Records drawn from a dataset
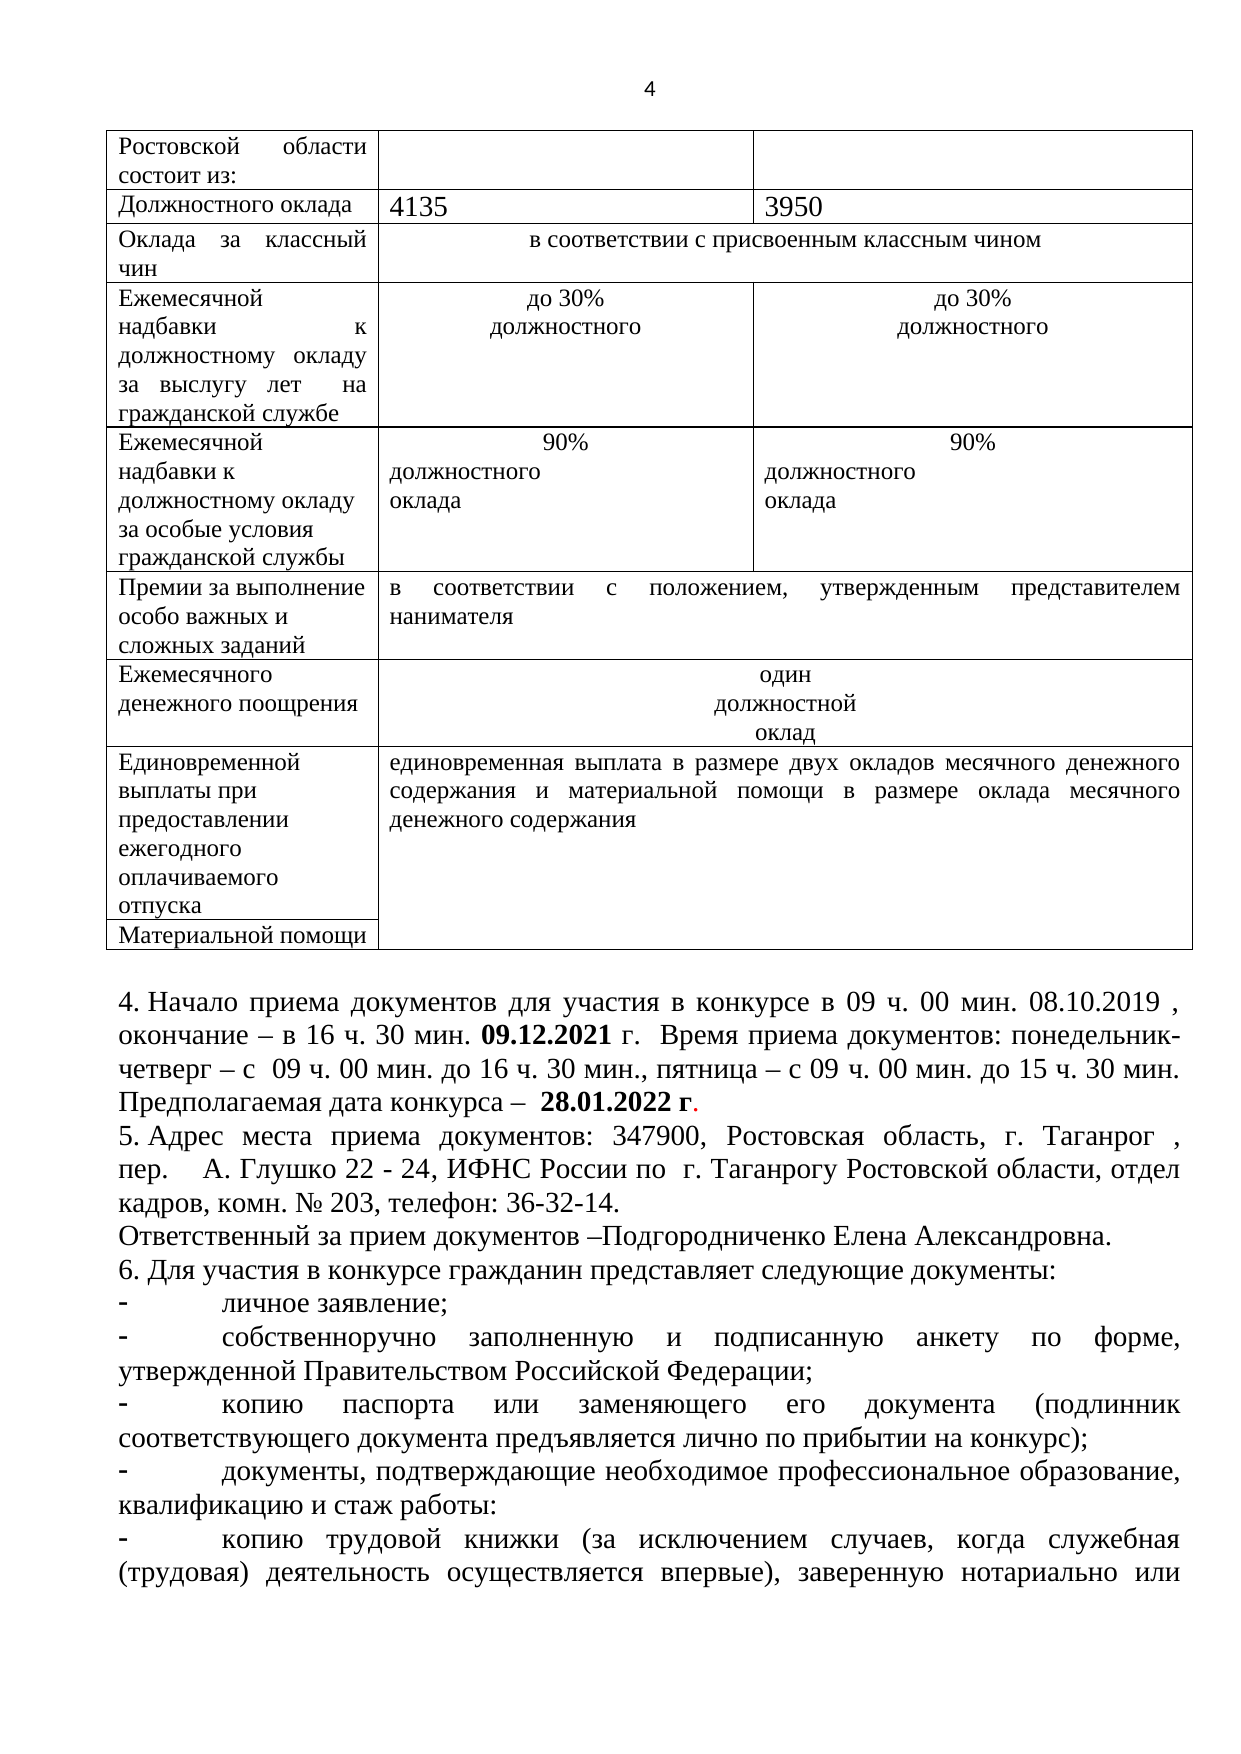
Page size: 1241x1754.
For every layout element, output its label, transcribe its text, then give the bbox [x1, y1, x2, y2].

table_cell Должностного оклада [107, 190, 378, 223]
text 5. Адрес места приема документов: 347900, Ростовская область, г. Таганрог , пер. А. Глушко 22 - 24, ИФНС России по г. Таганрогу Ростовской области, отдел кадров, комн. № 203, телефон: 36-32-14. [118, 1118, 1181, 1218]
table_cell Единовременной выплаты при предоставлении ежегодного оплачиваемого отпуска [107, 747, 378, 919]
list личное заявление; [118, 1286, 1181, 1319]
list копию паспорта или заменяющего его документа (подлинник соответствующего документа предъявляется лично по прибытии на конкурс); [118, 1386, 1181, 1453]
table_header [107, 131, 378, 188]
text 4. Начало приема документов для участия в конкурсе в 09 ч. 00 мин. 08.10.2019 , окончание – в 16 ч. 30 мин. 09.12.2021 г. Время приема документов: понедельник-четверг – с 09 ч. 00 мин. до 16 ч. 30 мин., пятница – с 09 ч. 00 мин. до 15 ч. 30 мин. Предполагаемая дата конкурса – 28.01.2022 г. [118, 984, 1181, 1118]
table_cell единовременная выплата в размере двух окладов месячного денежного содержания и материальной помощи в размере оклада месячного денежного содержания [379, 747, 1192, 949]
text 6. Для участия в конкурсе гражданин представляет следующие документы: [118, 1252, 1181, 1286]
table_cell до 30% должностного [379, 283, 753, 426]
table_cell Ежемесячной надбавки к должностному окладу за выслугу лет на гражданской службе [107, 283, 378, 426]
table_cell в соответствии с положением, утвержденным представителем нанимателя [379, 572, 1192, 658]
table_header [379, 131, 753, 188]
table_cell Материальной помощи [107, 920, 378, 949]
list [118, 1521, 1181, 1588]
table_cell до 30% должностного [754, 283, 1192, 426]
table_cell один должностной оклад [379, 660, 1192, 746]
list документы, подтверждающие необходимое профессиональное образование, квалификацию и стаж работы: [118, 1453, 1181, 1521]
table_cell Оклада за классный чин [107, 224, 378, 282]
table_cell Премии за выполнение особо важных и сложных заданий [107, 572, 378, 658]
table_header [754, 131, 1192, 188]
table_cell в соответствии с присвоенным классным чином [379, 224, 1192, 282]
list собственноручно заполненную и подписанную анкету по форме, утвержденной Правительством Российской Федерации; [118, 1319, 1181, 1386]
table_cell 4135 [379, 190, 753, 223]
table_cell 90% должностного оклада [379, 428, 753, 571]
table_cell Ежемесячной надбавки к должностному окладу за особые условия гражданской службы [107, 428, 378, 571]
text Ответственный за прием документов –Подгородниченко Елена Александровна. [118, 1218, 1181, 1252]
table_cell 3950 [754, 190, 1192, 223]
table_cell 90% должностного оклада [754, 428, 1192, 571]
table_cell Ежемесячного денежного поощрения [107, 660, 378, 746]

Work instruction. Within the entries above, find each line where "должностному" appears; copy every one.

Output of the exercise.
table_cell Ежемесячной надбавки к должностному окладу за выслугу лет на гражданской службе [107, 283, 378, 426]
table_cell Ежемесячной надбавки к должностному окладу за особые условия гражданской службы [107, 428, 378, 571]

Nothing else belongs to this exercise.